As he spoke, Miss James had risen to her feet, and now stood before him, her face blanched and haggard, her eyes glowing dark and angry, her breath coming quick and short; her arms hung straight down by her sides, the loose gloves falling about the thin wrists and leaving bare the slender arms; the feather fan lay unheeded at her feet.
"Why do you ask me, Count Mellikoff?" she cried, in a strained, harsh voice, her eyes never leaving his face. "Why do you ask me to help you to track a woman, to hunt a fugitive, a poor, wretched, heart-broken fugitive, no doubt flying for her life from your cruel country and its cruel laws? What do you see in me that makes you think I will lend myself to your mad schemes? What am I that you should so count upon my co-operation?"
She stopped, and Vladimir, who had also risen and stood facing her, cool and unmoved, bent down and, lifting up the marquise fan, handed it to her with a bow before he replied. When he spoke his voice was keen and sharp, his words cutting and cruel.
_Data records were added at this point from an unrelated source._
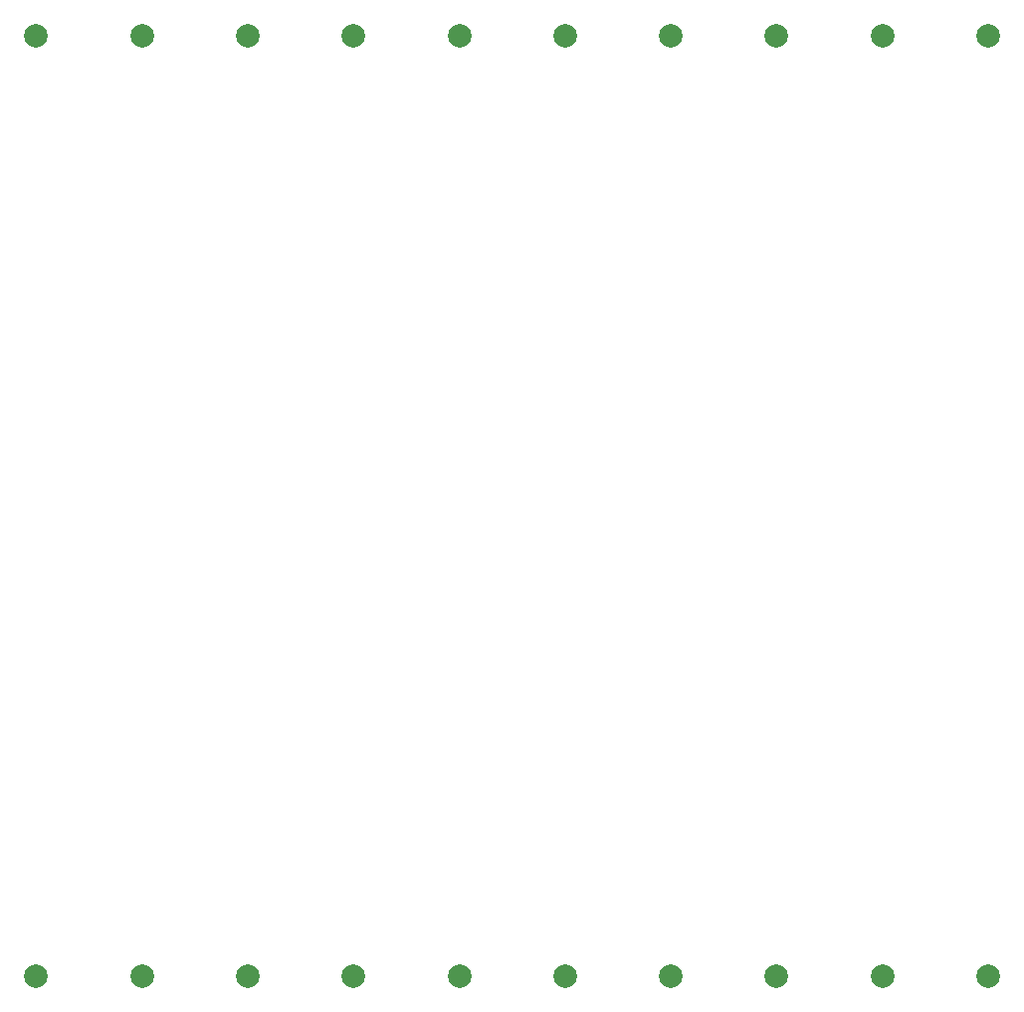
<source format=gbp>
G04 #@! TF.GenerationSoftware,KiCad,Pcbnew,7.0.11*
G04 #@! TF.CreationDate,2024-02-28T18:49:23+09:00*
G04 #@! TF.ProjectId,F02-Func-Decoder-p,4630322d-4675-46e6-932d-4465636f6465,rev?*
G04 #@! TF.SameCoordinates,Original*
G04 #@! TF.FileFunction,Paste,Bot*
G04 #@! TF.FilePolarity,Positive*
%FSLAX46Y46*%
G04 Gerber Fmt 4.6, Leading zero omitted, Abs format (unit mm)*
G04 Created by KiCad (PCBNEW 7.0.11) date 2024-02-28 18:49:23*
%MOMM*%
%LPD*%
G01*
G04 APERTURE LIST*
%ADD10C,2.000000*%
G04 APERTURE END LIST*
D10*
X156000000Y-129000000D03*
X156000000Y-49000000D03*
X165000000Y-49000000D03*
X129000000Y-129000000D03*
X120000000Y-129000000D03*
X120000000Y-49000000D03*
X183000000Y-129000000D03*
X174000000Y-49000000D03*
X192000000Y-129000000D03*
X129000000Y-49000000D03*
X174000000Y-129000000D03*
X138000000Y-129000000D03*
X111000000Y-129000000D03*
X183000000Y-49000000D03*
X111000000Y-49000000D03*
X147000000Y-49000000D03*
X138000000Y-49000000D03*
X192000000Y-49000000D03*
X147000000Y-129000000D03*
X165000000Y-129000000D03*
M02*

</source>
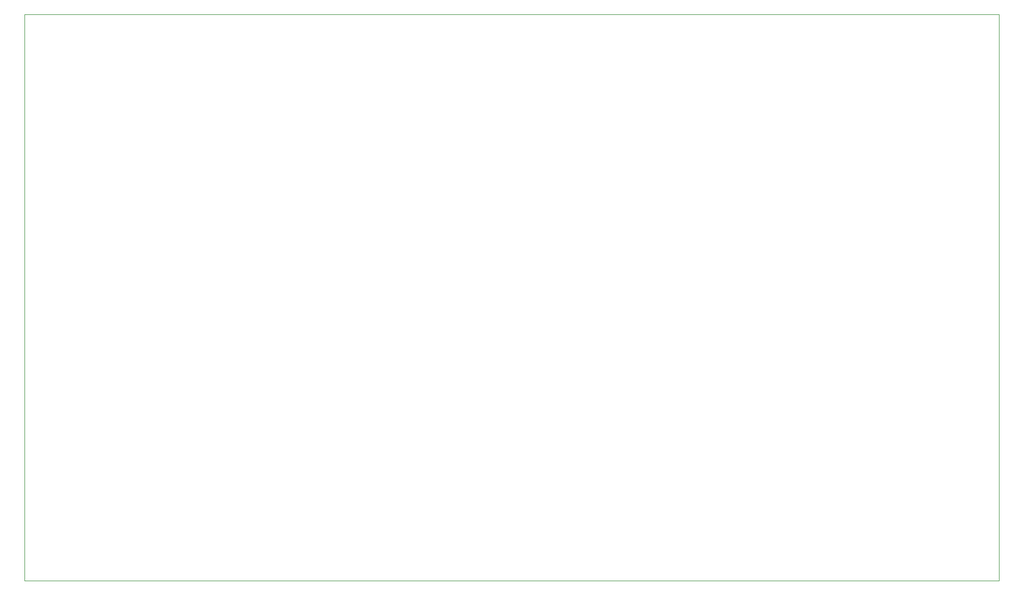
<source format=gbr>
%TF.GenerationSoftware,KiCad,Pcbnew,(5.1.4-0-10_14)*%
%TF.CreationDate,2020-08-02T00:19:04+02:00*%
%TF.ProjectId,usb-teensy3.6_kicad,7573622d-7465-4656-9e73-79332e365f6b,rev?*%
%TF.SameCoordinates,Original*%
%TF.FileFunction,Profile,NP*%
%FSLAX46Y46*%
G04 Gerber Fmt 4.6, Leading zero omitted, Abs format (unit mm)*
G04 Created by KiCad (PCBNEW (5.1.4-0-10_14)) date 2020-08-02 00:19:04*
%MOMM*%
%LPD*%
G04 APERTURE LIST*
%ADD10C,0.100000*%
G04 APERTURE END LIST*
D10*
X73660000Y-149860000D02*
X73660000Y-59690000D01*
X228600000Y-149860000D02*
X73660000Y-149860000D01*
X228600000Y-59690000D02*
X228600000Y-149860000D01*
X73660000Y-59690000D02*
X228600000Y-59690000D01*
M02*

</source>
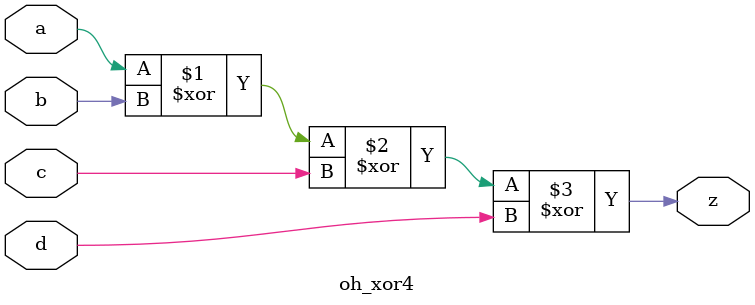
<source format=v>

module oh_xor4 #(parameter DW = 1 ) // array width
   (
    input [DW-1:0]  a,
    input [DW-1:0]  b,
    input [DW-1:0]  c,
    input [DW-1:0]  d,
    output [DW-1:0] z
    );
   
   assign z =  a ^ b ^ c ^ d;
   
endmodule

</source>
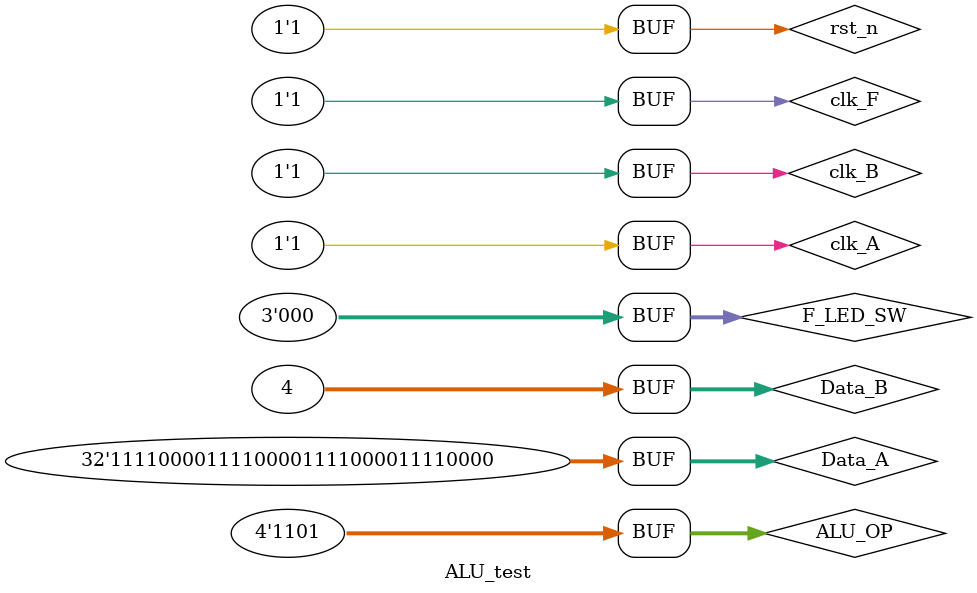
<source format=v>
`timescale 1ns / 1ps


module ALU_test;
       //Inputs
       reg rst_n,clk_A,clk_B,clk_F;
       reg [3:0] ALU_OP;
	   reg [32:1] Data_A;
	   reg [32:1] Data_B;
	   	reg [2:0] F_LED_SW;
	   // Outputs
	   wire [7:0] LED;
	   wire [32:1] F;
	   wire [4:1] FR;
    Muti_ALU ALU_test(rst_n,clk_A,clk_B,clk_F,ALU_OP,Data_A,Data_B,F,FR,F_LED_SW,LED);
initial begin
        rst_n=0;clk_A=0;clk_B=0;clk_F=0;
        F_LED_SW = 3'b000;
        #100
        rst_n=1;
        clk_A=1;   
        Data_A=32'hF0F0F0F0; 
        clk_B=1;
        Data_B=32'h00000004;
        clk_F=1;
		ALU_OP = 4'b0000; #100;//°´Î»Óë
		ALU_OP = 4'b0001; #100;//°´Î»»ò
		ALU_OP = 4'b0010; #100;//°´Î»Òì»ò
		ALU_OP = 4'b0011; #100;//°´Î»»ò·Ç
		ALU_OP = 4'b0100; #100;//Ïà¼Ó
		ALU_OP = 4'b0101; #100;//Ïà¼õ				
		ALU_OP = 4'b0110; #100;//ÅÐ¶ÏA<B
		ALU_OP = 4'b0111; #100;
		ALU_OP = 4'b1000; #100;
		ALU_OP = 4'b1101; #100;
end

endmodule

</source>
"What do I see in you, mademoiselle? Nay, let me rather answer your question by a line from an English poet:
'I see—a woman scorned——'
How does the couplet end?"
But Miss James made him no reply, her hands closed vehemently on the fan she held; under their pressure the frail pearl sticks snapped in two and fell apart. She looked at him fixedly; the crimson blood had rushed in a torrent to her face, and the red stain lingered there. Suddenly she faltered, trembled, swayed a little, and sinking down upon the low causeuse, covered her face with her hands and burst into long-drawn sobs and tears.
It was late that night before Miss James sought her own room; as she passed out of the drawing-room Count Vladimir held back the heavy portières with respectful attention, bending his head in salutation as she went by him.
Behind her, on the velvet carpet, lay the strewn petals of a golden-hued rose, about whose torn beauty a subtle fragrance still lingered, and the broken pearl sticks of a marquise feather fan.